Vermeulen has been included in a 12-man squad for the one-off Test match after showing excellent form over the past year, and seems certain to be included despite his chequered past.
In 2006, he suffered the ignominy of being banned from English cricket for 10 years - a sentence later reduced to three - after he reacted to taunts from the crowd during a Lancashire League game by hurling a cricket ball at a group of spectators.
However his most infamous moment came just a few months later when, angered by his exclusion from a national training squad, he resolved to take revenge.
Although his plan to burn down the building that housed Zimbabwe Cricket was stymied when smoke from the curtains was spotted by a neighbour, the following night he picked another target and set fire to the thatched roof of the national academy.
The academy was destroyed and has never been fully rebuilt, but in 2008 Vermeulen was acquitted by a court after three psychiatric reports proved that a sickening blow to the head by India seamer Irfan Pathan during a one-day international in early 2004 had led to partial complex epilepsy and impulsive behaviour disorder.

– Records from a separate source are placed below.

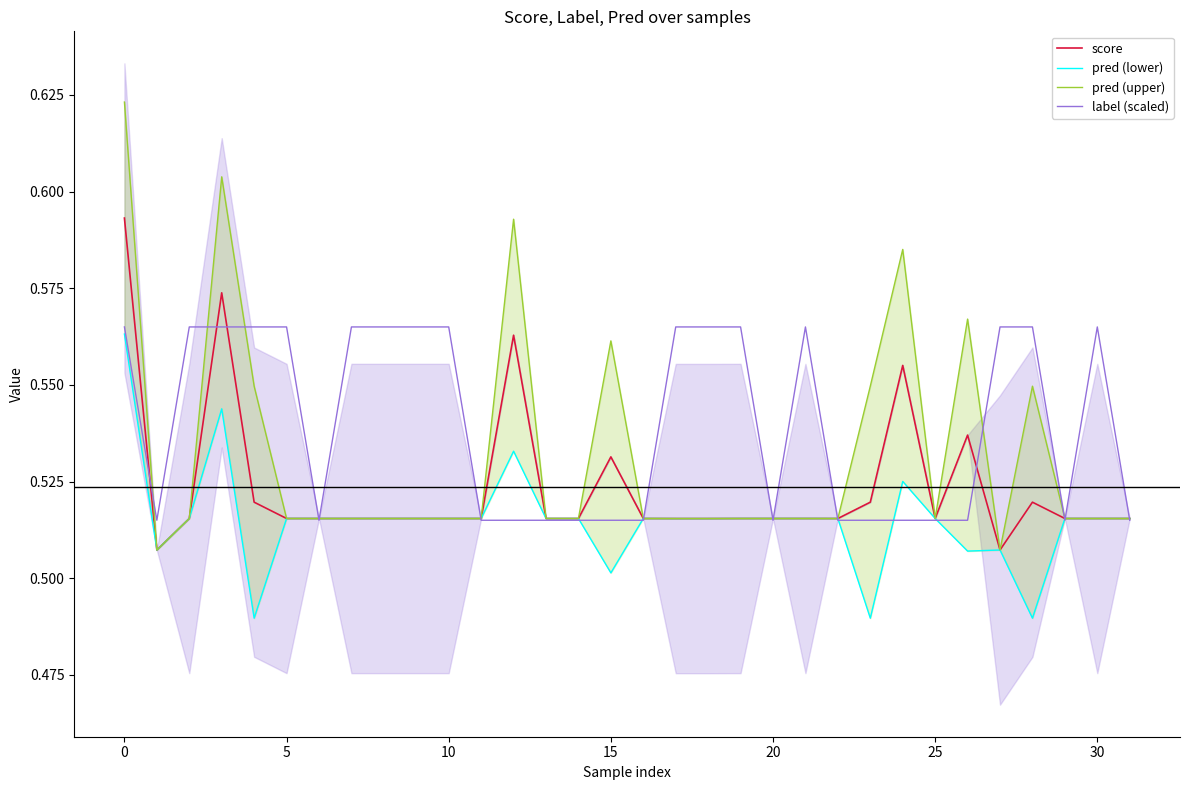

In pred (lower), how many points are lower than both neighbors (excluding endpoints)?

6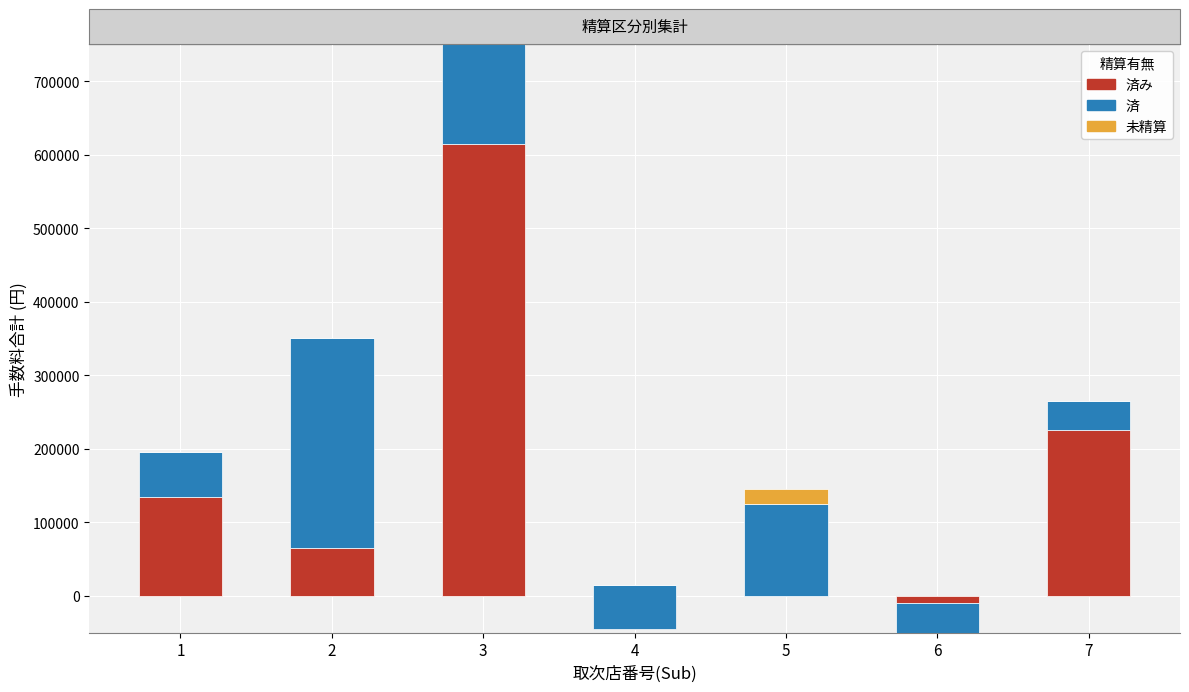

What is the sum of all 済み values?

985000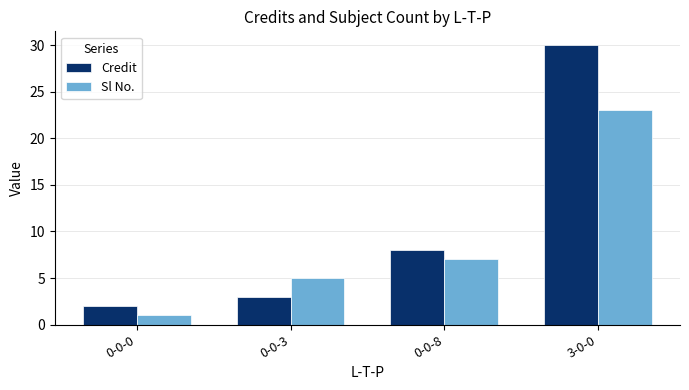

List the series in order of their peak value, lowest first.

Sl No., Credit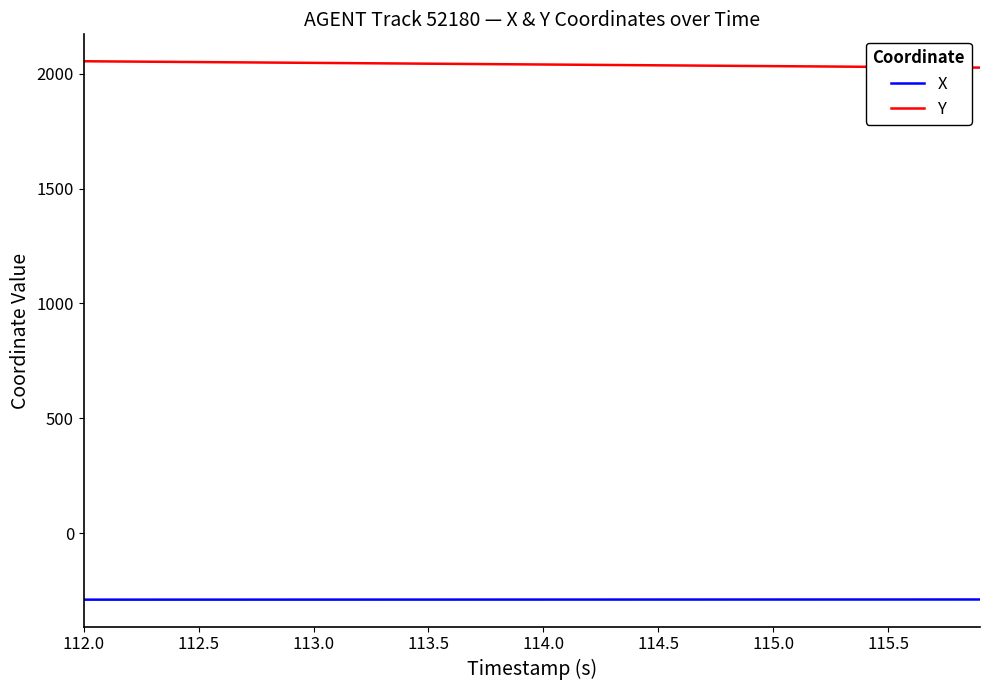

True or false: Y and X cross at least once.

False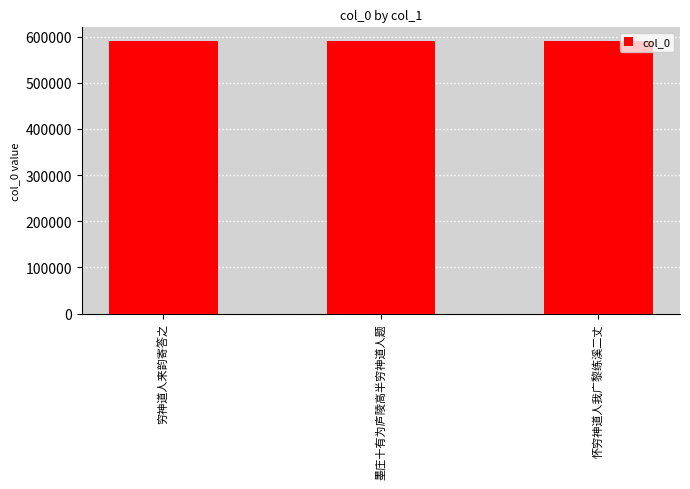

What is the difference between the maximum and minimum values?

119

The top-order batsman made a brief comeback in one-day cricket in 2009, but has not played a Test since facing Sri Lanka in May 2004.
"He's put his hand up; he is really looking solid at the moment," Zimbabwe captain Brendan Taylor said on Friday. "He is really calm for once, which is great.
"He brings a lot of experience to the table, he has a great cricketing brain and he is full of constructive ideas. Hopefully he will continue to have a clear mindset."
While the 35-year-old Vermeulen has cut a sedate figure over the past year, he has suffered recurrences of his anger-induced tirades even since his 2009 comeback.
Three years ago he ripped out the stumps and threw them onto the clubhouse roof during a first-class game in Mutare to protest unpaid wages owed to him and his Mountaineers team-mates.
As he prepares to face up to Dale Steyn, the world's fastest bowler, Vermeulen also knows that he could pay the ultimate price - the surgeon who operated on him after his 2004 injury warned that another blow to the head could be fatal.
"Every time I walk out to bat could be my last but I don't really worry too much about that," he told The Telegraph in 2009. "I love cricket too much."